Three Taiwanese interpreters withdrew their services before the trial got properly under way.

According to court reports the indictment claimed the motive for the murder was that Kao’s family owed Huang money.

The prosecution believed that Huang, through his business interests, had become involved in the local Chinese mafia. However, the defence challenged evidence about this, saying it was prejudicial to the accused and was irrelevant to the murder charge, an objection upheld by Judge CB Cillié.

Jin-Wei, who had been brought from China two days before the start of the trial, was the main state ­witness.

The evidence was that Kao had been kidnapped and taken to Huang’s old house in Edenvale, where Huang and others arrived later. Kao was then taken to Huang’s new home in Paulshof.

The court found that Kao was already half-naked and injured when he left Edenvale and that it was outrageous for Huang to claim not to have noticed this.

From Paulshof the group travelled in two vehicles to Koppies and just off the N1 Kao was taken into the veld and killed.

In his ruling in August 1998 Cillié said Huang and Li — whom he described as the two “big bosses” — gave evidence that amounted to “infamous lies” and insulted the court’s intelligence. They were each sentenced to an effective 12-year prison term.

In prison, however, Huang says he turned his life around.

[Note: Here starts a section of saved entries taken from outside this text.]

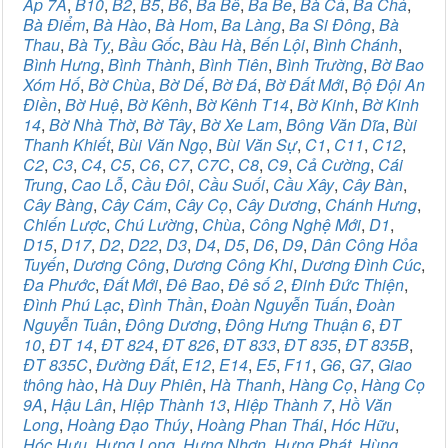
Ấp 7A
,
B10
,
B2
,
B5
,
B6
,
Ba Bê
,
Ba Be
,
Bà Cả
,
Ba Chả
,
Bà Điểm
,
Bà Hào
,
Bà Hom
,
Ba Làng
,
Ba Si Đông
,
Bà
Thau
,
Bà Tỵ
,
Bầu Gốc
,
Bàu Hà
,
Bến Lội
,
Bình Chánh
,
Bình Hưng
,
Bình Thành
,
Bình Tiên
,
Bình Trường
,
Bờ Bao
Xóm Hố
,
Bờ Chùa
,
Bờ Dế
,
Bờ Đá
,
Bờ Đất Mới
,
Bộ Đội An
Điền
,
Bờ Huệ
,
Bờ Kênh
,
Bờ Kênh T14
,
Bờ Kinh
,
Bờ Kinh
14
,
Bờ Nhà Thờ
,
Bờ Tây
,
Bờ Xe Lam
,
Bông Văn Dĩa
,
Bùi
Thanh Khiết
,
Bùi Văn Ngọ
,
Bùi Văn Sự
,
C1
,
C11
,
C12
,
C2
,
C3
,
C4
,
C5
,
C6
,
C7
,
C7C
,
C8
,
C9
,
Cả Cường
,
Cái
Trung
,
Cao Lỗ
,
Cầu Đôi
,
Cầu Suối
,
Cầu Xây
,
Cây Bàn
,
Cây Bàng
,
Cây Cám
,
Cây Cọ
,
Cây Dương
,
Chánh Hưng
,
Chiến Lược
,
Chú Lường
,
Chùa
,
Công Nghệ Mới
,
D1
,
D15
,
D17
,
D2
,
D22
,
D3
,
D4
,
D5
,
D6
,
D9
,
Dân Công Hỏa
Tuyến
,
Dương Công
,
Dương Công Khi
,
Dương Đình Cúc
,
Đa Phước
,
Đất Mới
,
Đê Bao
,
Đê số 2
,
Đinh Đức Thiện
,
Đình Phú Lạc
,
Đình Thần
,
Đoàn Nguyễn Tuấn
,
Đoàn
Nguyễn Tuân
,
Đông Dương
,
Đông Hưng Thuận 6
,
ĐT
10
,
ĐT 14
,
ĐT 824
,
ĐT 826
,
ĐT 833
,
ĐT 835
,
ĐT 835B
,
ĐT 835C
,
Đường Đất
,
E12
,
E14
,
E5
,
F11
,
G6
,
G7
,
Giao
thông hào
,
Hà Duy Phiên
,
Hà Thanh
,
Hàng Cọ
,
Hàng Cọ
9A
,
Hậu Lân
,
Hiệp Thành 13
,
Hiệp Thành 7
,
Hồ Văn
Long
,
Hoàng Đạo Thúy
,
Hoàng Phan Thái
,
Hóc Hữu
,
Hóc Hưu
,
Hưng Long
,
Hưng Nhơn
,
Hưng Phát
,
Hùng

A 2003 high court judgement, in an application for remission of sentence launched by Huang and Li, noted: “Both applicants gave assistance to the South African Police during their imprisonment that enabled the police to achieve significant success in a large number of cases.”

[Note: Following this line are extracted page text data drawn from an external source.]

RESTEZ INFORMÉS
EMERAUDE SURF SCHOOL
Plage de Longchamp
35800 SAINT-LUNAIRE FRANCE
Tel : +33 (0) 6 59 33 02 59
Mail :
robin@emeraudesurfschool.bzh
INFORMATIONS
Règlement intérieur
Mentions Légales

Based on this they applied to the regional commissioner of correctional services for a special remission of sentence. This was supported by correctional services officials who requested a remission of between six years and 34 months.

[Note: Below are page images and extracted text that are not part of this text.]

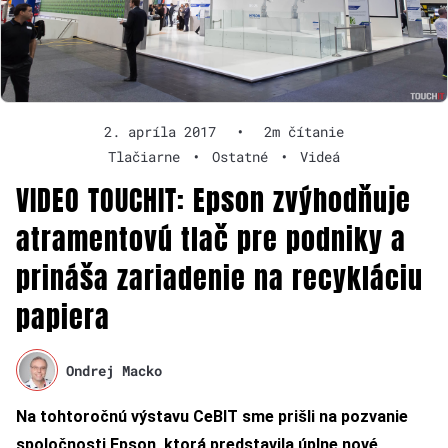
2. apríla 2017
•
2m čítanie
Tlačiarne
•
Ostatné
•
Videá
VIDEO TOUCHIT: Epson zvýhodňuje
atramentovú tlač pre podniky a
prináša zariadenie na recykláciu
papiera
Ondrej Macko
Na tohtoročnú výstavu CeBIT sme prišli na pozvanie
spoločnosti Epson, ktorá predstavila úplne nové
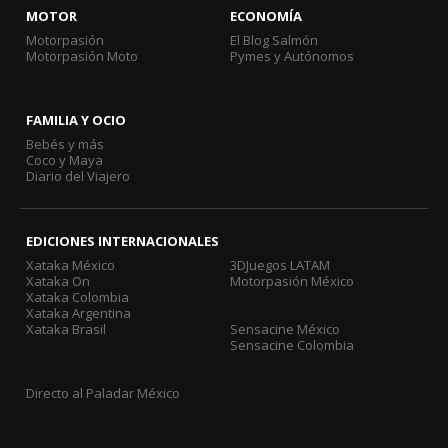
MOTOR
ECONOMÍA
Motorpasión
El Blog Salmón
Motorpasión Moto
Pymes y Autónomos
FAMILIA Y OCIO
Bebés y más
Coco y Maya
Diario del Viajero
EDICIONES INTERNACIONALES
Xataka México
3DJuegos LATAM
Xataka On
Motorpasión México
Xataka Colombia
Xataka Argentina
Xataka Brasil
Sensacine México
Sensacine Colombia
Directo al Paladar México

Huang had already received a remission of 15 months.

The court found that the Act permitted only a further two-year remission to be granted to a prisoner who had delivered highly commendable service.

Huang’s former police “handler”, Purie van Rooyen, also provided an affidavit in support of Huang in an earlier application in which the latter claimed his release on parole was being delayed “in an attempt to force me to testify against Mr [Tatolo] Setlai”.

Setlai was the Grootvlei prison manager who blew the whistle on corruption at the prison and himself became a target of investigation in 2003. Van Rooyen said he was told by investigators that Huang’s parole would be more easily processed if he was prepared to testify against Setlai.

Van Rooyen said that Huang declined to make a statement since he had no knowledge of anything to testify about against Setlai.

He noted: “I am convinced that the department of correctional services had granted the parole of the applicant and the date was set for it but, because of the problems between Mr [Willem] Damons [a senior correctional services official] and Mr Setlai, whose revelations gave impetus to the Jali Commission, they [the department] wanted to victimise him because he didn’t want to testify against Mr Setlai.”

Van Rooyen, who is now a senior manager of Protea Coin security, is still on friendly terms with Huang.